■ Description of the task ■
Your job is to give again, exactly and with no additions, the lines in the records below from the one with "Sommario comunicati stampa" through the one with "právě dneska měl", both included. Omit the pictures.

======== Data supplied ========

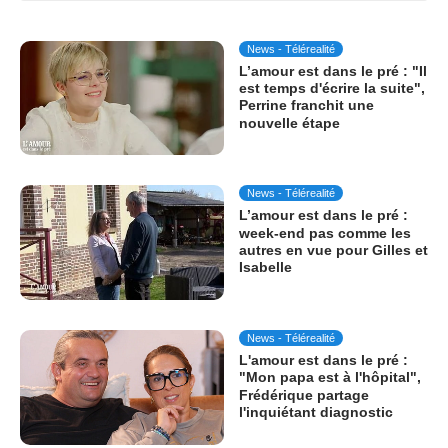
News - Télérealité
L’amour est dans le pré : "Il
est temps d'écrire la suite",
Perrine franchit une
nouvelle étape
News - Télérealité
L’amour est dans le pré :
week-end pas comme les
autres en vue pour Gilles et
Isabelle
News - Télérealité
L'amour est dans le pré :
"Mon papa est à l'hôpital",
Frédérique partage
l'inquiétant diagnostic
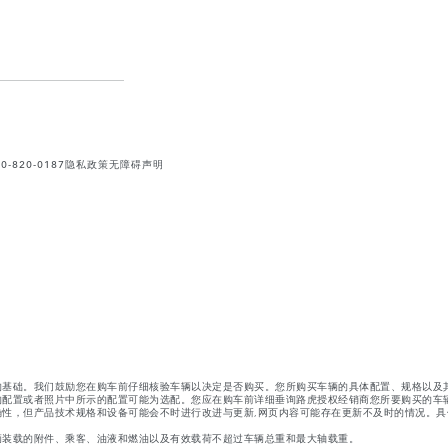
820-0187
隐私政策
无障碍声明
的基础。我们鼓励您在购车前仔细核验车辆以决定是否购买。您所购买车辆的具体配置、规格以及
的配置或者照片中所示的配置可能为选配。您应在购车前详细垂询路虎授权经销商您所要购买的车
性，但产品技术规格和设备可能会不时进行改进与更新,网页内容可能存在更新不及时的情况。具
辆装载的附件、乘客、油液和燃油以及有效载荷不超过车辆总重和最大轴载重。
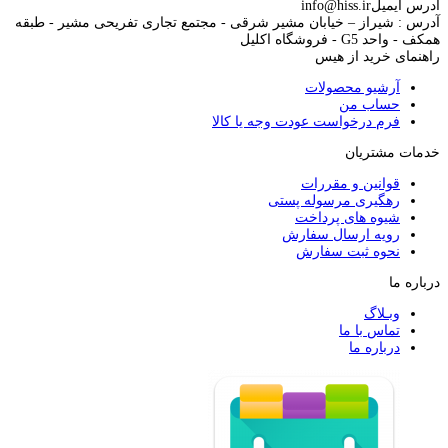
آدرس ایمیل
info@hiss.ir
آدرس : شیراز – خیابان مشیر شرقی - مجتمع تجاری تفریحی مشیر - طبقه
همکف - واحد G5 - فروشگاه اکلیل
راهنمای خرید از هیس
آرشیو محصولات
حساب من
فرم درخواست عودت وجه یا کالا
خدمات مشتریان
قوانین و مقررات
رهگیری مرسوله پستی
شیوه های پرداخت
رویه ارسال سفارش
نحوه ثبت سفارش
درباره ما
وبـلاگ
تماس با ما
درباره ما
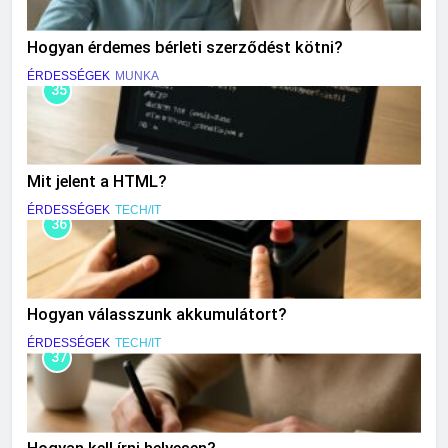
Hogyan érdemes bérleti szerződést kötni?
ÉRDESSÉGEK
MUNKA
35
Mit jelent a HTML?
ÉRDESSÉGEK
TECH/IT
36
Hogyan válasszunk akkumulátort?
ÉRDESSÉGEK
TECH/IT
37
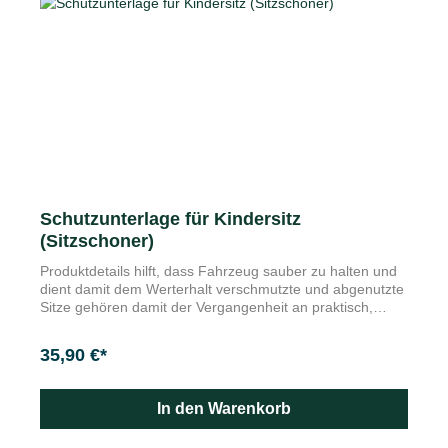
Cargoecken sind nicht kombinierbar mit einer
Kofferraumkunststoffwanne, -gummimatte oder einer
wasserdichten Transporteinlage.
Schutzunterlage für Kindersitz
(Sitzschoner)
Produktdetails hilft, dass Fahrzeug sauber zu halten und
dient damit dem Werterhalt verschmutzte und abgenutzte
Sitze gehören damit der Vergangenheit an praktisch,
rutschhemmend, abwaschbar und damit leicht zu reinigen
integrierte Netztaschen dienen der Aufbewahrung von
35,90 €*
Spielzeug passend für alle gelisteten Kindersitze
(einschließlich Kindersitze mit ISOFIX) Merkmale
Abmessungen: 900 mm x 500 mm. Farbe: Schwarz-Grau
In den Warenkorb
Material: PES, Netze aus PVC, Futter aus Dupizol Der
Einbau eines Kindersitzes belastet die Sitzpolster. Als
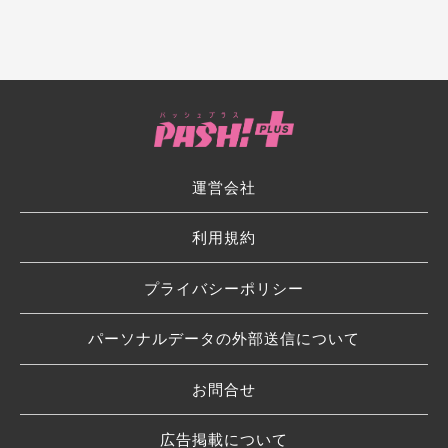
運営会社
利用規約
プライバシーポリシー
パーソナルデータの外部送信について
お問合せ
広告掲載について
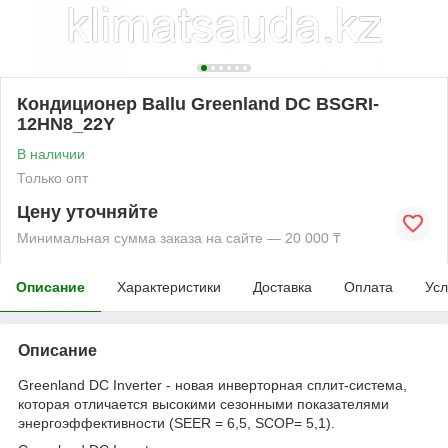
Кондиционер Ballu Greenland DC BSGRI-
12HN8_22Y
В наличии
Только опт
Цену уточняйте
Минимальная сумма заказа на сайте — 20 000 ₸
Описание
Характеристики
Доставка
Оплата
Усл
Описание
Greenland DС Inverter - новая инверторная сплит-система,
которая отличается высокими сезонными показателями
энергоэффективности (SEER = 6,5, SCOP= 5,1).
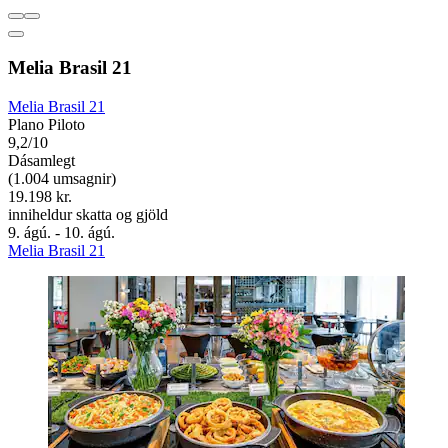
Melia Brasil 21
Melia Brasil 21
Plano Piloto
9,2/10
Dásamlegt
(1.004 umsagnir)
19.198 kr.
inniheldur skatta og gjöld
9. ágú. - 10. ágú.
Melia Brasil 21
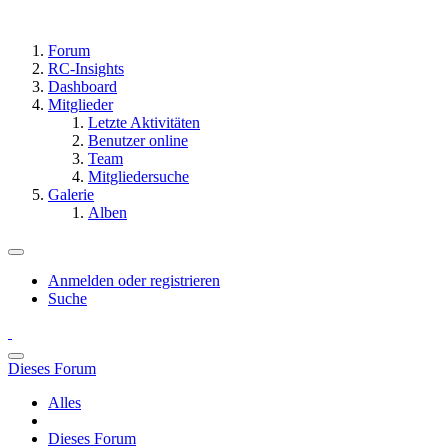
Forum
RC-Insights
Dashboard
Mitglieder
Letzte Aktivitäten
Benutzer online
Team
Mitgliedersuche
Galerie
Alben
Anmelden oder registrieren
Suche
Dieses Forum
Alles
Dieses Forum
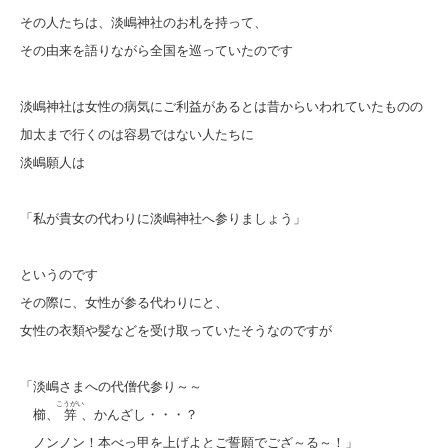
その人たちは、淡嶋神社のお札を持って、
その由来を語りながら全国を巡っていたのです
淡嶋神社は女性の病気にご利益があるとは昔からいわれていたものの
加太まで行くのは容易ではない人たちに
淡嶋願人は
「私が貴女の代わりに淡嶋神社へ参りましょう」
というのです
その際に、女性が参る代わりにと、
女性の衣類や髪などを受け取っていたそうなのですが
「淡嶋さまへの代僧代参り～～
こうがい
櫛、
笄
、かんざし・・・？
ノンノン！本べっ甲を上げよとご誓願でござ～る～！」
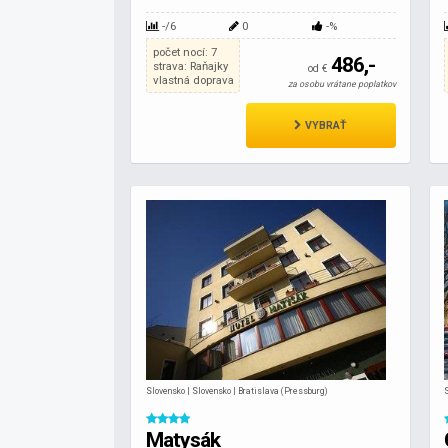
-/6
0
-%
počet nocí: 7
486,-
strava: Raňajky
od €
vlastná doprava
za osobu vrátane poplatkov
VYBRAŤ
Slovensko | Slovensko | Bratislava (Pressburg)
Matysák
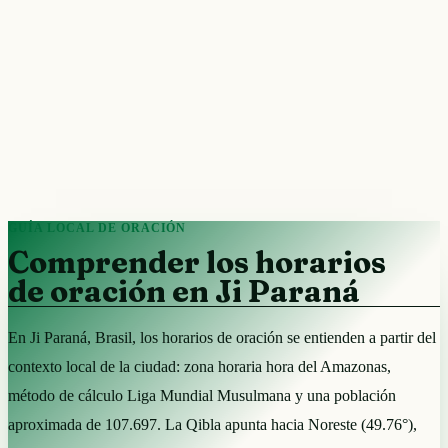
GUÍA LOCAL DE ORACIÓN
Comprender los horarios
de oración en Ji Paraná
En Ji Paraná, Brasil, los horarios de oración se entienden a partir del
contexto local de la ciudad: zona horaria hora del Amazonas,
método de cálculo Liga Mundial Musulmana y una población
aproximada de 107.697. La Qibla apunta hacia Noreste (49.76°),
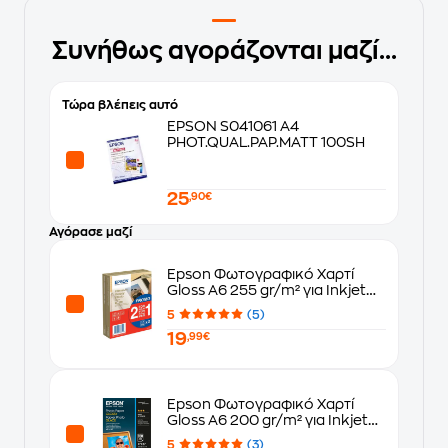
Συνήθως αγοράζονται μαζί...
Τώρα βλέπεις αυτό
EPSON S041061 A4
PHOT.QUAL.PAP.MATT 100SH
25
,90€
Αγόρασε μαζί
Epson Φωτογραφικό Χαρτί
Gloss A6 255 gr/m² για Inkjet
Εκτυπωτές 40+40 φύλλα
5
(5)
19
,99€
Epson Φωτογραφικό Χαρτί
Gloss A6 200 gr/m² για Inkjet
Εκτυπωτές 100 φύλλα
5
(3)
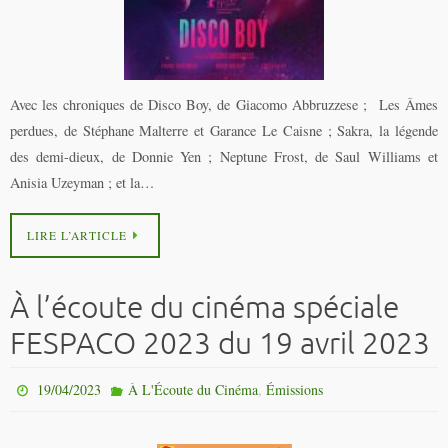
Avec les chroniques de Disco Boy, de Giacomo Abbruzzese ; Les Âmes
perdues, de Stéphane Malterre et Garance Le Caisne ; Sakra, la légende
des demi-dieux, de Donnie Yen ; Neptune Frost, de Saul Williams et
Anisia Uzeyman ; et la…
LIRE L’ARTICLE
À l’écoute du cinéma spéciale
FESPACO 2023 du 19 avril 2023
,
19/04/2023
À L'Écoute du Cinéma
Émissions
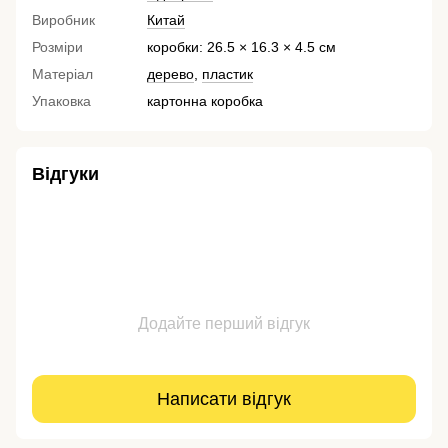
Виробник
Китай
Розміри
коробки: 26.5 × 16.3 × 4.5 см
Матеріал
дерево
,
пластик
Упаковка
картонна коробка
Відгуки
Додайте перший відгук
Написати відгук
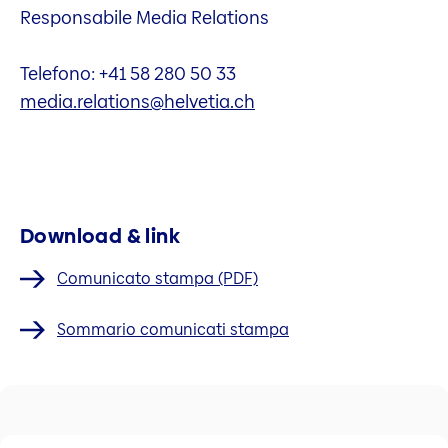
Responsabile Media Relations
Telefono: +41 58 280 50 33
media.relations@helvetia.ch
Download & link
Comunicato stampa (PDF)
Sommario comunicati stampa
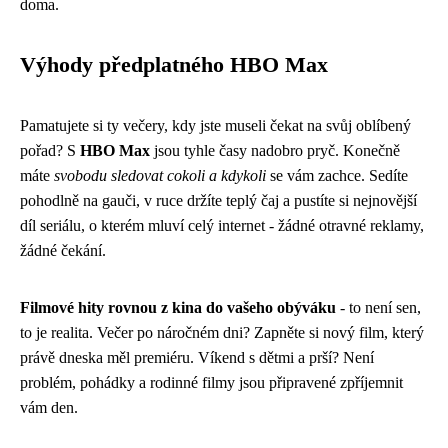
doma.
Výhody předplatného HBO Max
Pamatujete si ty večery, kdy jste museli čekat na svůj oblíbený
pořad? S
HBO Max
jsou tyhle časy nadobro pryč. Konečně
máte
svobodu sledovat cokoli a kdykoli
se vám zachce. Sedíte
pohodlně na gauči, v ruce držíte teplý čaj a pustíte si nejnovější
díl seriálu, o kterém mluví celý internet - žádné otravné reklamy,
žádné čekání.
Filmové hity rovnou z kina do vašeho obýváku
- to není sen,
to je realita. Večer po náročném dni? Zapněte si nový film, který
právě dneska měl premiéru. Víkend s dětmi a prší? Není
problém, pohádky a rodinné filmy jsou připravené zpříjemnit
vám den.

========

■ Expected output ■
Sommario comunicati stampa
doma.
Výhody předplatného HBO Max
Pamatujete si ty večery, kdy jste museli čekat na svůj oblíbený
pořad? S
HBO Max
jsou tyhle časy nadobro pryč. Konečně
máte
svobodu sledovat cokoli a kdykoli
se vám zachce. Sedíte
pohodlně na gauči, v ruce držíte teplý čaj a pustíte si nejnovější
díl seriálu, o kterém mluví celý internet - žádné otravné reklamy,
žádné čekání.
Filmové hity rovnou z kina do vašeho obýváku
- to není sen,
to je realita. Večer po náročném dni? Zapněte si nový film, který
právě dneska měl premiéru. Víkend s dětmi a prší? Není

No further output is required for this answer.